Nature has helped produce stunning wonders around the world.
Some of these natural phenomena are so bizarre that it can be tough to believe they exist, but the breathtaking and eerie wonders reveal nature’s immense power.
From a bright pink lake in Australia to the Northern Lights, here are some of the world’s most fascinating natural marvels.
In Morocco, goats climb up argan trees in order to eat their fruit. The site is not uncommon to locals, but travelers are often shocked to see the bizarre phenomenon.
Grüner See (Green Lake), located below Austria’s Hochschwab mountains near the town of Tragoess, seems like just another lake at first glance…
Cashiers is a town located in the center of the Blue Ridge Mountains in North Carolina. For 30 minutes everyday at 5:30 p.m. from late October through early November and again from mid-February to early March, you can see a shadow in the shape of a giant bear.
Source: Huffington Post
One of nature’s most spectacular displays, the Northern Lights are formed from electrically charged particles from the sun that combine with different gases to produce a multicolored light show. They typically occur from September to early April in destinations like Canada, Alaska, Iceland, and northern Scandinavia.
After a flood hit the Pakistani village of Sindh in 2010, millions of spiders crawled to safety in the trees and spun their webs. The result led to fascinating web-cocooned trees.
Lake Hillier, located in Australia’s Rechercha Archipelago, is not the only pink lake to exist, but while other pink lakes change colors in different temperatures, Lake Hillier maintains the same color year-round, even when bottled. The cause of the color remains undetermined, though some say it could be the result of its high salt content combined with the presence of a pink bacteria species.
Every year, from May through July, millions of sardines swim from the cold waters of South Africa’s Cape Point to the KwaZulu-Natal coast. They travel in close packs, making for a stunning whirlpool that divers around the world come to see.
Colombia’s Caño Cristales, located in the Serrania de la Macarenia National Park, is composed of an acquatic plant known as macarenia clavier that takes on hues of red, blue, yellow, orange, and green under specific weather conditions. Most of the year it looks like any other river, but from June to December, it is said to look like a breathtaking river of rainbows.
In destinations like Puerto Rico and the Maldives, bioluminescent phytoplankton create stunning shimmering waters.
Kawah Ijen volcano, located in East Java, Indonesia, is famous for its bright blue fire that streams down the mountain in the evenings.
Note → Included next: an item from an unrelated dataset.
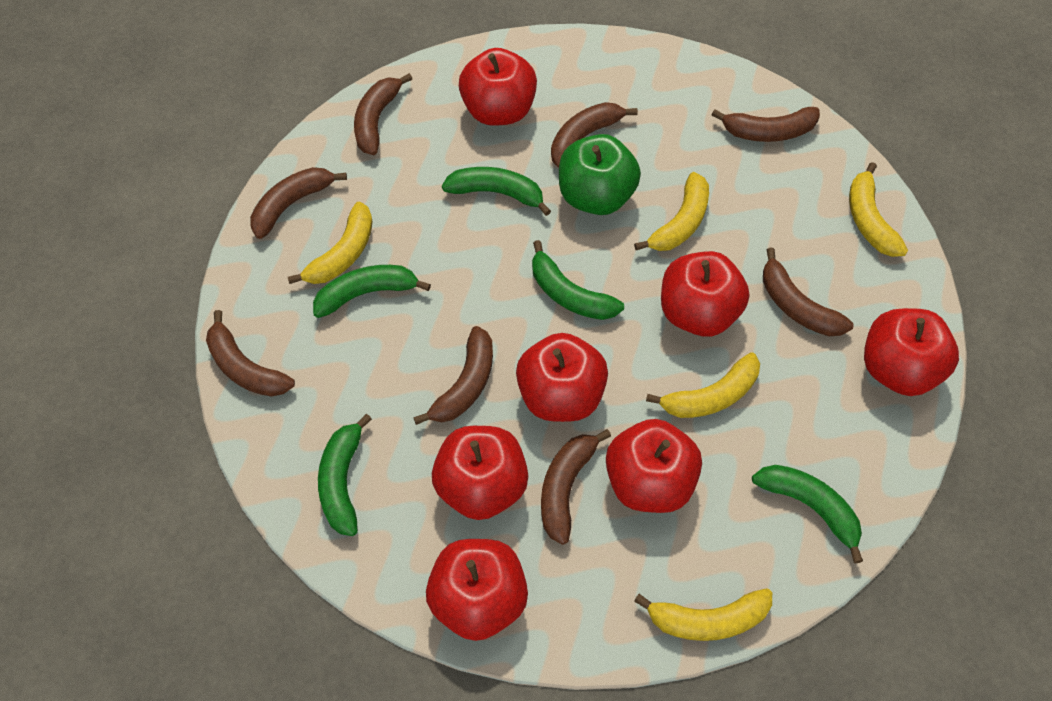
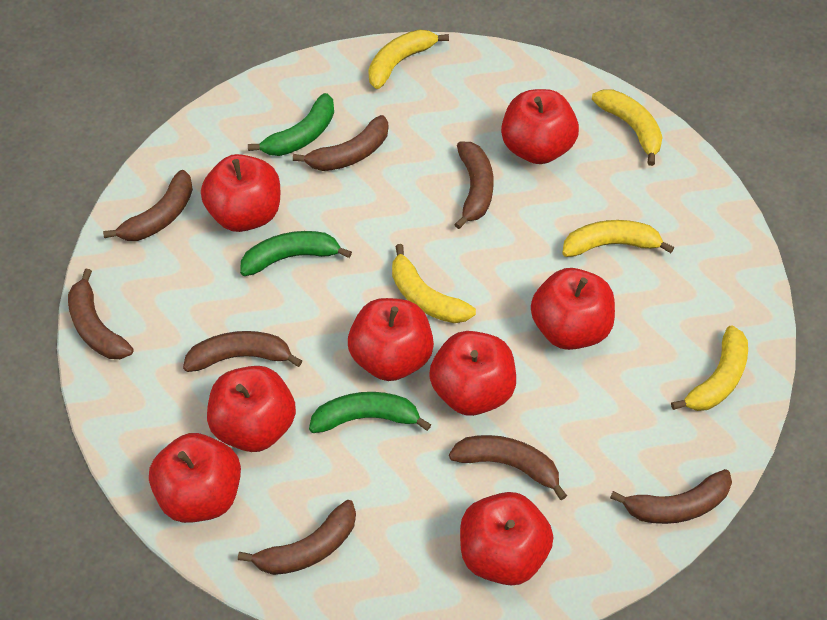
green apple: [559,134,641,215] = 1 -> none = 0
green banana: [313,265,431,318] [318,414,372,536] [442,167,551,216] [532,240,624,320] [752,465,863,564] = 5 -> [240,231,352,276] [248,93,334,156] [309,392,432,433] = 3
red apple: [426,539,528,641] [432,426,528,520] [459,48,537,126] [516,333,608,422] [606,419,702,513] [661,251,749,337] [864,308,959,396] = 7 -> [149,433,241,523] [201,154,280,232] [207,366,296,452] [348,298,434,381] [429,331,516,416] [460,492,553,586] [501,89,579,164] [531,268,615,350] = 8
According to National Geographic, the glow comes from the combustion of sulfuric gases that emerge from cracks in the volcano at high pressure.
For years, large stones have been moving across California’s Racetrack Playa of Death Valley National Park. While it seemed that they had been moving on their own, scientists discovered that a thin layer of ice trapped underneath the rocks melts away in the sun, slowly moving the rocks for years to leave behind their stretching trails.
Abraham Lake, located in Alberta, Canada, is filled with frozen bubbles. The bubbles are the result of methane gas released by the area’s plants and animals.
For most of the year, the red land crabs of Christmas Island, in Australia, reside in the forests. But around November, around 120 million of them emerge from the forest, crossing the area’s roads and heading towards the Indian Ocean to release their eggs at the high tide.